THE MONGOLS, KHILJIS AND THE LAL MAHARA MONUMENTS – CAN THERE BY A REASONABLE ANALYSIS BASED ON HISTORY?
So much is there in Pakistan, but the passion of the scholars is missing now. Once upon a time Pakistan boasted of exceptional scholars and their analysis was always full of insight. But the two-nation theory daunts objective research. Historical distortion is inevitable because truth is not sought. And that is why truth does not set us free. It entangles in continued petty rivalries. We have an extensive library and excess to knowledge, and with back ground of scholars like Dr Ahmad Dani, Dr Muhammed Baqir, Maulvi Shafi, Dr Waheed Qureshi, Dr Abdullah Chaghatai and many others. And we are not afraid of giving our version for fear of ridicule from already ridiculed scholars. So, we start from an exceptional book on Sultan Allaudin Khilji by Dr Ghulam Sarwar Khan Niazi Sahib. And references to three contemporary scholars like Isami, Barani and Amir Khusro. And the close relation woven with the newly converted Muslim Mongols, and the new laws governing these relations. The narrative is quite different from the stereotype description of Mongols and Khiljis. But the findings are so new to be unbelievable.
It seems Sultan Jalaludin Khilji was a kind hearted King and when he received a delegation from the Alikhani’d Mongols in Tabrez, he welcomed them whole heartedly. He gave the Mongol leader Arghun Khan, the hand of his daughter, and living space in Mughalpura, Delhi. He also gave the ownership of four villages in North Western frontier to carve trade relations with them, and allowed them to remit profits back to Tabriz on their own. Such a deal cannot even be imagined today, for Mongols were not trusted in any way, and even though their conversion to Islam was there, they were considered dirty people. Changiz Khans four sons and eight daughters and an old mother (Hoelun) was full of problems.
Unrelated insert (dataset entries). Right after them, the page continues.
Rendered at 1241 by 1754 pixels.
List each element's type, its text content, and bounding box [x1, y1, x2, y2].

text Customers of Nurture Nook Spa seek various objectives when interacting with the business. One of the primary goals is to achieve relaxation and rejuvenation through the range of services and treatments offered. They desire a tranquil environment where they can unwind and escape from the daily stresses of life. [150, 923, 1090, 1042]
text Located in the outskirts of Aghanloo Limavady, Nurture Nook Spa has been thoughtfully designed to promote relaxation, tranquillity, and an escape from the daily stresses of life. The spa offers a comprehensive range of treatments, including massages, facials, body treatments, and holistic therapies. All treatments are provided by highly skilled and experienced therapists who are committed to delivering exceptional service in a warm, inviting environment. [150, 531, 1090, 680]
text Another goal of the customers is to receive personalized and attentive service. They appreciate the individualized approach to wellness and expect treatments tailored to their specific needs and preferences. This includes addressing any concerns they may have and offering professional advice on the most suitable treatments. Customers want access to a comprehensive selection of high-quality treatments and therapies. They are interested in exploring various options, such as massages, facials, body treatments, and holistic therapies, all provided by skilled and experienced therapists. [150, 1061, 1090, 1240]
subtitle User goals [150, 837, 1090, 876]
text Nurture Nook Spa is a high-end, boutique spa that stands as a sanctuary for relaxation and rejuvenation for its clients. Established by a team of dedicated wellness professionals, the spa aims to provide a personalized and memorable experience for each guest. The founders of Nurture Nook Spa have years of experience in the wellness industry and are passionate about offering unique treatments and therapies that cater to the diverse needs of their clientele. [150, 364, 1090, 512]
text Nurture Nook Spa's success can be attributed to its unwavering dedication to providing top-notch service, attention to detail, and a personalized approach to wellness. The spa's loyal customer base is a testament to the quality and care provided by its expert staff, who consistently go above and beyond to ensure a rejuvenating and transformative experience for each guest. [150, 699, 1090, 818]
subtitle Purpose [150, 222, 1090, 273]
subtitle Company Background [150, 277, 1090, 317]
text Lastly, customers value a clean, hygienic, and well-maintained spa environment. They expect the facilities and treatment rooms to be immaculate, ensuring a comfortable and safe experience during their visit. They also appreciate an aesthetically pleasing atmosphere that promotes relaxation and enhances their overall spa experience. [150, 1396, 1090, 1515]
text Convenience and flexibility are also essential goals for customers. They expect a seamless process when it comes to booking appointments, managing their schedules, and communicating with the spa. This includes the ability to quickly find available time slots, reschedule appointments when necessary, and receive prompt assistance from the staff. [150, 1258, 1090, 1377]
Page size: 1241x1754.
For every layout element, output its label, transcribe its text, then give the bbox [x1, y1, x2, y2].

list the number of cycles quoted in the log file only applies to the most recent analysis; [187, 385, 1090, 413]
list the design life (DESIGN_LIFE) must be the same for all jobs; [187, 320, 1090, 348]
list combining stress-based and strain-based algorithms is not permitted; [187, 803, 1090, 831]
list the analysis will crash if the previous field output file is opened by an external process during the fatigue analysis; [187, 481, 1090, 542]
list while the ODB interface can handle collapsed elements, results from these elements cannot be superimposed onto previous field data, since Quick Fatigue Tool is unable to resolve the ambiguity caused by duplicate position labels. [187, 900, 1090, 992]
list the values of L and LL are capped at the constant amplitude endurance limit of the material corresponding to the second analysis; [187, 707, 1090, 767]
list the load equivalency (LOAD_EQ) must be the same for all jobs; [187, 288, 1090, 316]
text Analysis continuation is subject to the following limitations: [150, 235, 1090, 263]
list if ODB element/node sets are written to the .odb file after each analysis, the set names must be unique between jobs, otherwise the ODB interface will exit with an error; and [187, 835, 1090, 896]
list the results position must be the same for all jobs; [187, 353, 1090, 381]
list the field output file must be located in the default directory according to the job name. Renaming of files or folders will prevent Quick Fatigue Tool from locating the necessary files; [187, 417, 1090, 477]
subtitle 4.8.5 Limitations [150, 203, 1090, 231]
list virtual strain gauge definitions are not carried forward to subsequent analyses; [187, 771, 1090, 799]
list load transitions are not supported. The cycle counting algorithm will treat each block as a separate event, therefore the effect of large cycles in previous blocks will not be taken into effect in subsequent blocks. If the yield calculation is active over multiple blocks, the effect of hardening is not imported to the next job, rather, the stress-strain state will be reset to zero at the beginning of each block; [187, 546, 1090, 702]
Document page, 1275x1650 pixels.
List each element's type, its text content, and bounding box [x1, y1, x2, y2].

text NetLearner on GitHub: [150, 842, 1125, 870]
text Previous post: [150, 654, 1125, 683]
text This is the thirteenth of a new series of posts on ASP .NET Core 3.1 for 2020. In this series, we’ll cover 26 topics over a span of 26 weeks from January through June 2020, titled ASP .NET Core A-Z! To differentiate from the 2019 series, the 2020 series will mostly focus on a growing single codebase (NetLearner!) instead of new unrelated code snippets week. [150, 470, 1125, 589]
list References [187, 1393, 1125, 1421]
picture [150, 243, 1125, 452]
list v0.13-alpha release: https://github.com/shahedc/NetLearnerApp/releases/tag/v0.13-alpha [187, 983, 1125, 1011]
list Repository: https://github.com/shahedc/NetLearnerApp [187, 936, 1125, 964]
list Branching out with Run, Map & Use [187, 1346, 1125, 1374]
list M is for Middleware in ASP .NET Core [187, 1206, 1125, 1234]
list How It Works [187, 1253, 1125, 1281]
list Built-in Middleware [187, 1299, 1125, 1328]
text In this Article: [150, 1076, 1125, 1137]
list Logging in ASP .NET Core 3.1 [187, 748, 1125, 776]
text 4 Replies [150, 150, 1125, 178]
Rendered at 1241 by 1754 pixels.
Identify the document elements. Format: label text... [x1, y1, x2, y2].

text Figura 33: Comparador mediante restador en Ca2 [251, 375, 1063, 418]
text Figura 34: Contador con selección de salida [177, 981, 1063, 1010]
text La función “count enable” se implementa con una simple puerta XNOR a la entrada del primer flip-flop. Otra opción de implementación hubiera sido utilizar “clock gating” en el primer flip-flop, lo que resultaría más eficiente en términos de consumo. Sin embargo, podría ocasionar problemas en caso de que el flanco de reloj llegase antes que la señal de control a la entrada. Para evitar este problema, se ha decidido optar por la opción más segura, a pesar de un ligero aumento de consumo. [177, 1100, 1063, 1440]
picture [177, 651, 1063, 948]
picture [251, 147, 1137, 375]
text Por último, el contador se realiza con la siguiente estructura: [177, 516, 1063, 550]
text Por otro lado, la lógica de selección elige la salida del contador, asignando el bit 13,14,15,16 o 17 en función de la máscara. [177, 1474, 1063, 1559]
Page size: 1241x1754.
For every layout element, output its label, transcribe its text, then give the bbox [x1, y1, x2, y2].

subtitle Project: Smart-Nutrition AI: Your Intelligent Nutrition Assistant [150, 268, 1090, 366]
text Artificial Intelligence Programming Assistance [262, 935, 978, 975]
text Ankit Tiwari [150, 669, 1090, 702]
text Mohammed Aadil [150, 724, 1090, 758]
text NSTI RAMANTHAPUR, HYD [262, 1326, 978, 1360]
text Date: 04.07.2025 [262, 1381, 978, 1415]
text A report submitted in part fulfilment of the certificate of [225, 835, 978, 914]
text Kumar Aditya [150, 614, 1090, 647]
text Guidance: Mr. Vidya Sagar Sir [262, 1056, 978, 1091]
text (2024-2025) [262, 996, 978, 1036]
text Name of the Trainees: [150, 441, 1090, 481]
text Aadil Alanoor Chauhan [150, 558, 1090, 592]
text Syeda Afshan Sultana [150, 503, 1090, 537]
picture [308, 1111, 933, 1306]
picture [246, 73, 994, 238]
The women were even more strong than the sons and had vast armies of their own. In the course of a few generations, conversion to Islam was in their favour and they won the respect of Delhi Sultans. But when Jalaluddin Khilji was assassinated by mistake, everything turned upside down. Arghun Khan, grandson of Halaku Khan was heartbroken and long with his thousands of troops, lost faith in the New Sultan. Although defeated at times and given special favours, they were not trusted, and finally about ten thousand of these Muslim Mongols were blinded and assassinated in a massive way. Isami and Barani both commented on this injustice in their own way.
So, whose graves are there in Lal Mahara monuments in North West Frontier. If we look at the tradition of buildings at that time, we see the Mongol look in them. These villages were given to Alikhani’d by Sultan Jalaluddin Khilji. And when assassinated, probably they were commemorated with graves in their own traditions. If we look at the monuments built before and at that period, we see the Mongol look in them. And we also note the sad end to these Muslim Mongols as witnessed by many historians at that time. Today it reminds us of a period unknown to us and open to guess work only.